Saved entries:
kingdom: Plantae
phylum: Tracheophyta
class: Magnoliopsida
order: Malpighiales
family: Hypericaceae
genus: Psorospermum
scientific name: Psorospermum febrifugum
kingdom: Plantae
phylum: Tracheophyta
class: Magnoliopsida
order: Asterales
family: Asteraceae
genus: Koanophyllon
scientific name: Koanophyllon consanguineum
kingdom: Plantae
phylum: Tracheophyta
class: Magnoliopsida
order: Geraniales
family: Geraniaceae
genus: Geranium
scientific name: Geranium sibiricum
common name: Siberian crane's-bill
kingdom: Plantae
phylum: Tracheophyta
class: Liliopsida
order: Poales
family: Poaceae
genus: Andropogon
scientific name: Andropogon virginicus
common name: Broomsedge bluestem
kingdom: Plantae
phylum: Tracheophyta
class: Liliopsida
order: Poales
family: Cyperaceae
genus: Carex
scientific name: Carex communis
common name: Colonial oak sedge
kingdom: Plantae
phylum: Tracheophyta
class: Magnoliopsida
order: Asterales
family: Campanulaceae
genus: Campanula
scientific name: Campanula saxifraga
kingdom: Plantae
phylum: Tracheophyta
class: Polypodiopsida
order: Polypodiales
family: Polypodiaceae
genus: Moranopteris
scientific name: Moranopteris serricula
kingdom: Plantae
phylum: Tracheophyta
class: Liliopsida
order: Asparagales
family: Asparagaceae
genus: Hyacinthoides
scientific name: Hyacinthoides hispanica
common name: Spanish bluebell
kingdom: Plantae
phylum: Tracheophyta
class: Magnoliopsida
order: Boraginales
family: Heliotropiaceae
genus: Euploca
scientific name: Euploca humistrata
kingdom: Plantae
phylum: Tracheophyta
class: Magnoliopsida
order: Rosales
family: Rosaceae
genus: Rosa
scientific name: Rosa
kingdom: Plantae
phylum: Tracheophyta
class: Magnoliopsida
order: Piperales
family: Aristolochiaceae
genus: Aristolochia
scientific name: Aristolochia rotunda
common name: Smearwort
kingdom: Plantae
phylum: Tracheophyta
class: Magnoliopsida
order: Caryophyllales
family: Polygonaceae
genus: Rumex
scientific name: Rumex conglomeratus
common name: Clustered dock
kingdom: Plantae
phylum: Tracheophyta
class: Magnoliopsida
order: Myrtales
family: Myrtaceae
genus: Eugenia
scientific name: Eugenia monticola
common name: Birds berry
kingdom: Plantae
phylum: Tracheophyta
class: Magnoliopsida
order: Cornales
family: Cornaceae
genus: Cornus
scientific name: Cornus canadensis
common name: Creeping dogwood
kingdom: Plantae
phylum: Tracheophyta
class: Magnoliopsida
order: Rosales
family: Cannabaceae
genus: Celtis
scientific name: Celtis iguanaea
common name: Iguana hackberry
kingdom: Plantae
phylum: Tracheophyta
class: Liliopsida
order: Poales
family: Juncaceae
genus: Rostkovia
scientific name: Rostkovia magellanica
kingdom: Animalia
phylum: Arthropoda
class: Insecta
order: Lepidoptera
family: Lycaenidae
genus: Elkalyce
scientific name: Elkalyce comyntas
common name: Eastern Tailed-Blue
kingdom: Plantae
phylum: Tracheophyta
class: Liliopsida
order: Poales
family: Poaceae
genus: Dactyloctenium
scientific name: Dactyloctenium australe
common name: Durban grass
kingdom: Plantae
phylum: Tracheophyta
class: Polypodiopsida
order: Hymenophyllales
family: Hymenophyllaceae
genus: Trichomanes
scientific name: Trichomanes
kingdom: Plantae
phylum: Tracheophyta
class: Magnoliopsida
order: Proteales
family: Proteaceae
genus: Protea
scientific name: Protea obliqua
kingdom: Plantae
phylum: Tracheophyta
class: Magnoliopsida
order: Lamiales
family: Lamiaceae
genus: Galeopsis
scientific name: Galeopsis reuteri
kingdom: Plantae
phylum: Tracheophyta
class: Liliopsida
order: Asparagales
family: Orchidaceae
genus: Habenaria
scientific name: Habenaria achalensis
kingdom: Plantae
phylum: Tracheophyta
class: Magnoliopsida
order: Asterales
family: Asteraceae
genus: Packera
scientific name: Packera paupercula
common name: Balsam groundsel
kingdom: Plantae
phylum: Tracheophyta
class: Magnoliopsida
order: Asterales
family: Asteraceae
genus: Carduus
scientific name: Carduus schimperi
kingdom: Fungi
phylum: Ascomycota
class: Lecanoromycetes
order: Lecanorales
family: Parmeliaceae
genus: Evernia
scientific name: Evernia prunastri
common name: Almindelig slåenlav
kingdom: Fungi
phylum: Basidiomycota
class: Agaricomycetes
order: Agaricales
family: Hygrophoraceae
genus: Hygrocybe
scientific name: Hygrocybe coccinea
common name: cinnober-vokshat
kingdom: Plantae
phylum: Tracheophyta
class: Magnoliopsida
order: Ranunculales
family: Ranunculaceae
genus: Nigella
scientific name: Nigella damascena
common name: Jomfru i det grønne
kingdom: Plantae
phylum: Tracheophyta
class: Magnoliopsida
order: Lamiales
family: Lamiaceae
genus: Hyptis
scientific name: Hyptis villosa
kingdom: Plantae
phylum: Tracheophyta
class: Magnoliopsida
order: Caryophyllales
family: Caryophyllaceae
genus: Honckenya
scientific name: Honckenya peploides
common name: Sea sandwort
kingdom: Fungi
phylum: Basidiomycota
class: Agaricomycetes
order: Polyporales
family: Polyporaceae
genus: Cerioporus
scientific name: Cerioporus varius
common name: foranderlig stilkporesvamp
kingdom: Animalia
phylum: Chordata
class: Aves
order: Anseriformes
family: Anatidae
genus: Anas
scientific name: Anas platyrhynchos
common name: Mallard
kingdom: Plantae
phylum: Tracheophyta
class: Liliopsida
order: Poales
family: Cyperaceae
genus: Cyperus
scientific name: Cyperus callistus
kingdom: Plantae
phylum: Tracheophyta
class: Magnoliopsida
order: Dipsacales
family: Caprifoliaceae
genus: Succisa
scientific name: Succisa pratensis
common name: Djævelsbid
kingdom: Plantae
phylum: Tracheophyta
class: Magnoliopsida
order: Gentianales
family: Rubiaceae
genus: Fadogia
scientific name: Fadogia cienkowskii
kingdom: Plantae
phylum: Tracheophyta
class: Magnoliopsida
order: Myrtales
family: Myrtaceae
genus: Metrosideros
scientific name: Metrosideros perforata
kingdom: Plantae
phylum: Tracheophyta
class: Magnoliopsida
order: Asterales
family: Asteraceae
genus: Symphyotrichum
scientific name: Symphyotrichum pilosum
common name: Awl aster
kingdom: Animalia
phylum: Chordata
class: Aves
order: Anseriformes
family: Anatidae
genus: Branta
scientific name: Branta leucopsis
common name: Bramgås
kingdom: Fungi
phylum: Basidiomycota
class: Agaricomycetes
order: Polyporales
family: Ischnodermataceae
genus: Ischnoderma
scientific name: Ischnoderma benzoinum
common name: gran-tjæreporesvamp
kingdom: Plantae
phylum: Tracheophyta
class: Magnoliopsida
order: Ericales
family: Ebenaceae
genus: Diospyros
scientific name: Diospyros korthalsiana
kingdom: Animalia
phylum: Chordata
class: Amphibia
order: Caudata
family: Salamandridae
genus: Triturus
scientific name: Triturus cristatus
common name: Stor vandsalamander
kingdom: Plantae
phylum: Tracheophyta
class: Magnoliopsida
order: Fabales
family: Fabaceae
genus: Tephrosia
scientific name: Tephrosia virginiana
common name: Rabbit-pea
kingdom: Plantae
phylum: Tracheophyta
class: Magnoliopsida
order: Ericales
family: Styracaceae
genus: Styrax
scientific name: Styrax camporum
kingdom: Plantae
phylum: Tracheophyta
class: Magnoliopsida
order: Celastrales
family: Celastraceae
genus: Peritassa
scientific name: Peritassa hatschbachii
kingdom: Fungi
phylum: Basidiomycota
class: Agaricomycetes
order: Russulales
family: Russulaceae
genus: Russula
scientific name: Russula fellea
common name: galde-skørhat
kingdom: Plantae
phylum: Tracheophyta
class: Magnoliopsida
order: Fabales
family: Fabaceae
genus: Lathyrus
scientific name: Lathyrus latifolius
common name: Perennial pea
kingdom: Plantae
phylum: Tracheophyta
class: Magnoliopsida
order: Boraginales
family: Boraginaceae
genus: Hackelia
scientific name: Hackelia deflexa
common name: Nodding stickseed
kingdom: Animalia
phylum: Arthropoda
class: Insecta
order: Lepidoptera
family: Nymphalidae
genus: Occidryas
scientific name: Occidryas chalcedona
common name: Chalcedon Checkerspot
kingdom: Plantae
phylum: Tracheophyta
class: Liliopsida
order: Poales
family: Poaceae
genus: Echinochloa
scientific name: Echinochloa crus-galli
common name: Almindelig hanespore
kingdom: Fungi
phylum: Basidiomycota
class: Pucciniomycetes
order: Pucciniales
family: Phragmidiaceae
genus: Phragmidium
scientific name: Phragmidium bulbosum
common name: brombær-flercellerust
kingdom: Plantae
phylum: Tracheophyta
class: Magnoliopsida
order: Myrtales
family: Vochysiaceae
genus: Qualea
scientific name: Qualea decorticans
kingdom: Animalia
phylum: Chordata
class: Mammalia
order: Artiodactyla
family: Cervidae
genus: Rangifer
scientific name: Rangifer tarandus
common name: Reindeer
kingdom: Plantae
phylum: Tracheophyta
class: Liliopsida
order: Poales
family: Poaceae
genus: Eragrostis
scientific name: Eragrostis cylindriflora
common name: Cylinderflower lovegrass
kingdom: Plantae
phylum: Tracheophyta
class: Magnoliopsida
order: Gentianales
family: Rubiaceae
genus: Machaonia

[PROBLEM DETAILS] Rewrite everything from the line containing "scientific name: Eragrostis cylindriflora" down to the end of the records, changing "common name" to "vernacular name" and leaving all else the same.

[RESPONSE FOR THIS EXERCISE]
scientific name: Eragrostis cylindriflora
vernacular name: Cylinderflower lovegrass
kingdom: Plantae
phylum: Tracheophyta
class: Magnoliopsida
order: Gentianales
family: Rubiaceae
genus: Machaonia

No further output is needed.